_PROMPT_
Pick each line containing "down" out of the records.

_GIVEN RECORDS_
• • •

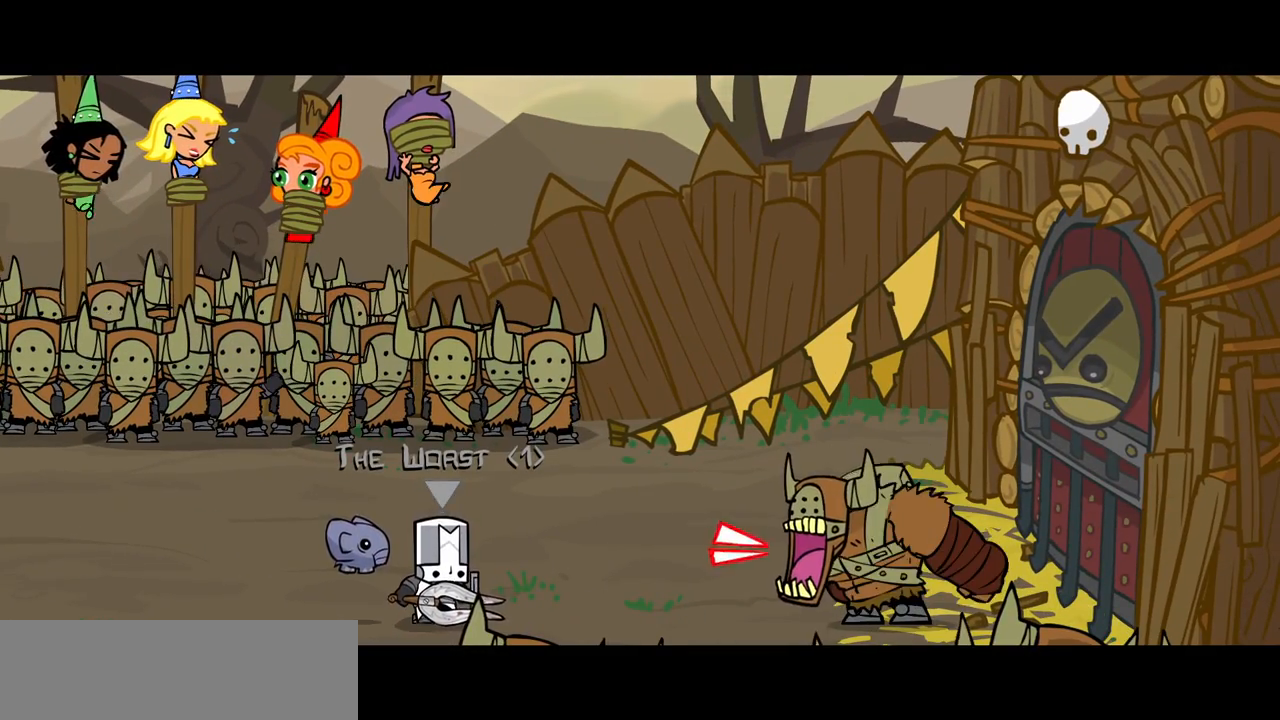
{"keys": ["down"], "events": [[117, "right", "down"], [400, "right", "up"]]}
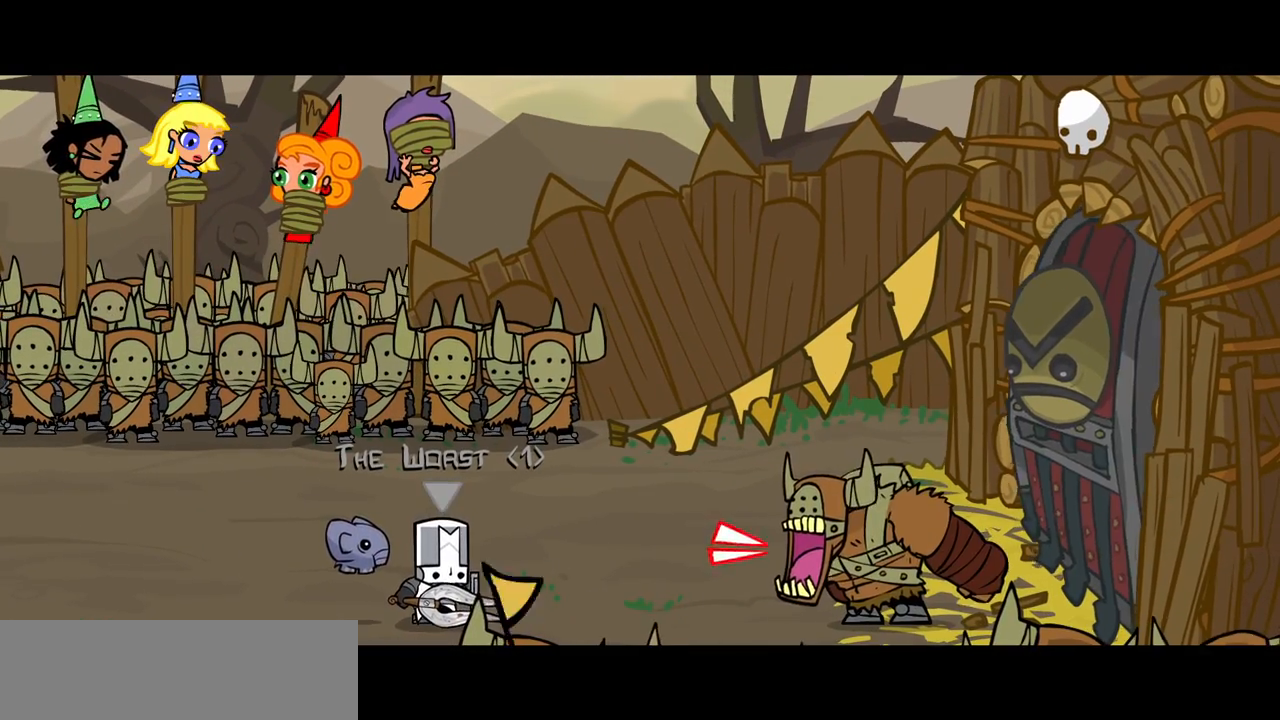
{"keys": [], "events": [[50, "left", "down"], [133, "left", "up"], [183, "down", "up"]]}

• • •

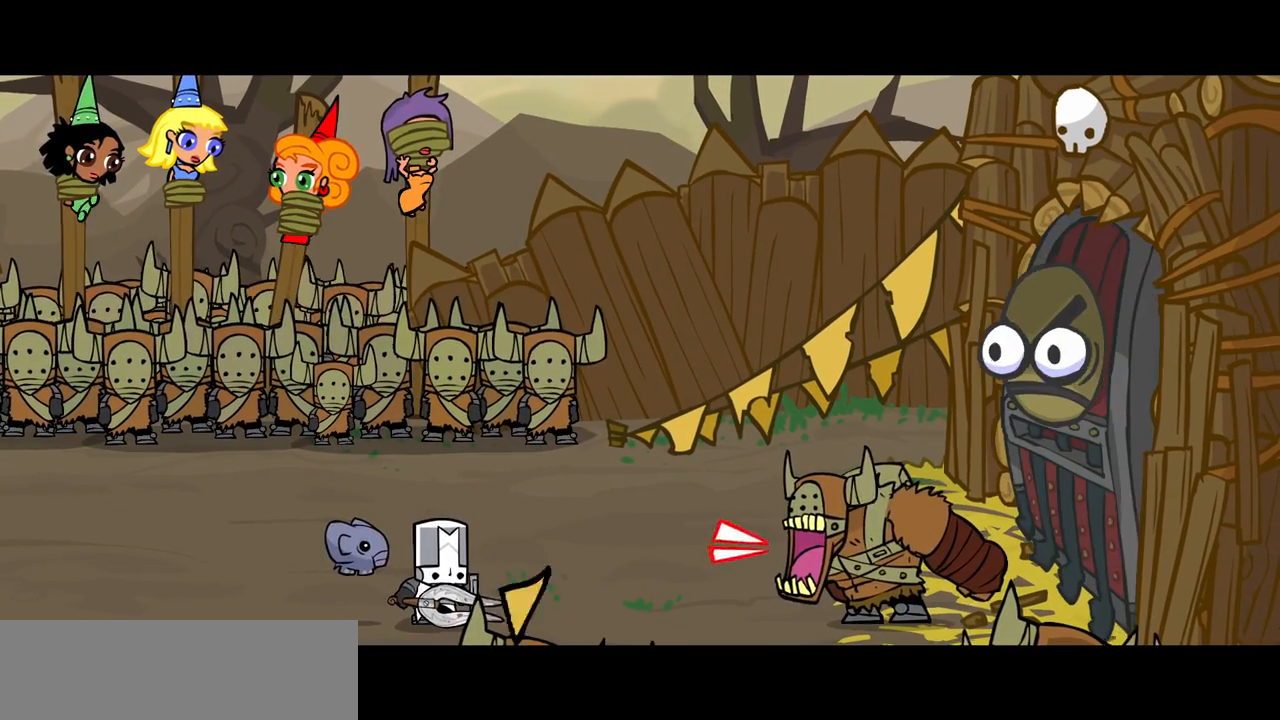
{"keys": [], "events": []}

• • •

_ANSWER TO THIS PROBLEM_
{"keys": ["down"], "events": [[117, "right", "down"], [400, "right", "up"]]}
{"keys": [], "events": [[50, "left", "down"], [133, "left", "up"], [183, "down", "up"]]}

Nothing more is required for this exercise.